Q1: Downloading a Web Page
Write a function called download that has the parameters url and output_file. The function should get the HTML content from the url and write it to the output_file.
When getting the content, use .text rather than .content.
To test, get the HTML contents from the cs111 website's pair programming article and write them to a file called lab19_test.txt. Compare your file to the HTML content on the website.
Q2: Prettify
Write a function called make_pretty which takes in a url and a output_file. The function should save the results of calling .prettify() on the web page given by the url to the output_file.
Q3: Finding Paragraphs
Write a function called find_paragraphs which takes in a url and a output_file.
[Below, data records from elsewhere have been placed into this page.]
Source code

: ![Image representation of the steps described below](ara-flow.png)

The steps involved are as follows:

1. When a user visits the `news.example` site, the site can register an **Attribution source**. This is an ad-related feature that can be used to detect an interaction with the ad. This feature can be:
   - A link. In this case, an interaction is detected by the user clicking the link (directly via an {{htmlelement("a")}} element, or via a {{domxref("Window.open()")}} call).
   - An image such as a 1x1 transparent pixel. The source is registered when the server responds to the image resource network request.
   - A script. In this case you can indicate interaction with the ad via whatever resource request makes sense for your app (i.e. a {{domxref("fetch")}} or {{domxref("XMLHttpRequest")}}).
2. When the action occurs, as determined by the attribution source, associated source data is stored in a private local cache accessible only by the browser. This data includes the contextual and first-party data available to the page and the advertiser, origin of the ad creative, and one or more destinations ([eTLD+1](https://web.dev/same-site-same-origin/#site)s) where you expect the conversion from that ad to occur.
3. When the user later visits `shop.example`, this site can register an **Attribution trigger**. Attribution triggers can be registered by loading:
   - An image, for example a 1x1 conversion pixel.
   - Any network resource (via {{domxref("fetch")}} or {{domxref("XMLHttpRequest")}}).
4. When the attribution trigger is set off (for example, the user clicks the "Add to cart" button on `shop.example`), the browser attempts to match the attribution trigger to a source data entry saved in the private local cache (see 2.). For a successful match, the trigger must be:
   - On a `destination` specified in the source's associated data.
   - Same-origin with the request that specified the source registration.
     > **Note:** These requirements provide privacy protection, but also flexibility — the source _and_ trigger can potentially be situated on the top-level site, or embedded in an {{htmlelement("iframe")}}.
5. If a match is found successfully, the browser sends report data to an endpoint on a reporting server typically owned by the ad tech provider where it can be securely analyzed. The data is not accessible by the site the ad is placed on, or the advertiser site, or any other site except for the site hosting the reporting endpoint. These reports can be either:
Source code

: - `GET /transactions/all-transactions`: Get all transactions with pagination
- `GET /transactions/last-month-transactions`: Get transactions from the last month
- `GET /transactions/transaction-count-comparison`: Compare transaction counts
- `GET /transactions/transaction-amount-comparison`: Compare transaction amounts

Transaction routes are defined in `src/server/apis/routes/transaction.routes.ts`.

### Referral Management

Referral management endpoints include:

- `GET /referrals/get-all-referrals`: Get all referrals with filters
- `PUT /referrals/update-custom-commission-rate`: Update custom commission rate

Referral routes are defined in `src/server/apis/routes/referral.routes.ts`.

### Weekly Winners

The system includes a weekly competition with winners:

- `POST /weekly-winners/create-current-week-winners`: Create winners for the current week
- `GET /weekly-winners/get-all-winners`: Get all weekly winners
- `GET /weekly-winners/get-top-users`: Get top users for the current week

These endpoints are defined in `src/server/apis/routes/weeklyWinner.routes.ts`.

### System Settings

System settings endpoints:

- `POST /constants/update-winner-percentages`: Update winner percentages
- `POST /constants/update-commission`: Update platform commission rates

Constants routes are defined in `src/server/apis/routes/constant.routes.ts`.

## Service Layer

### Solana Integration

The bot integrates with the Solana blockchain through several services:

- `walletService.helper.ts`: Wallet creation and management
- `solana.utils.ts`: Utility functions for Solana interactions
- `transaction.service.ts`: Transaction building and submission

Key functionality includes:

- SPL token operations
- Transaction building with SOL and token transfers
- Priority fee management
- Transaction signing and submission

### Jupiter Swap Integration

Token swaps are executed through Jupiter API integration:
The function should find all paragraph tags <p> on the web page given by the url and write them to the output_file.
Q4: Finding Links
Write a function called find_links which takes in a url and a output_file and finds all the hrefs in a web page and writes them to the output_file. Each link should be on its own line (1 link per line).
Note: If you see something like
/staffor#syllabus-course-policiesin your file, these are valid links. The CS111 website was designed that way.
Submit
If you attend the lab, you don't have to submit anything.
If you don't attend the lab, you will have to submit working code. Submit the lab19.py file on Canvas to Gradescope in the window on the assignment page.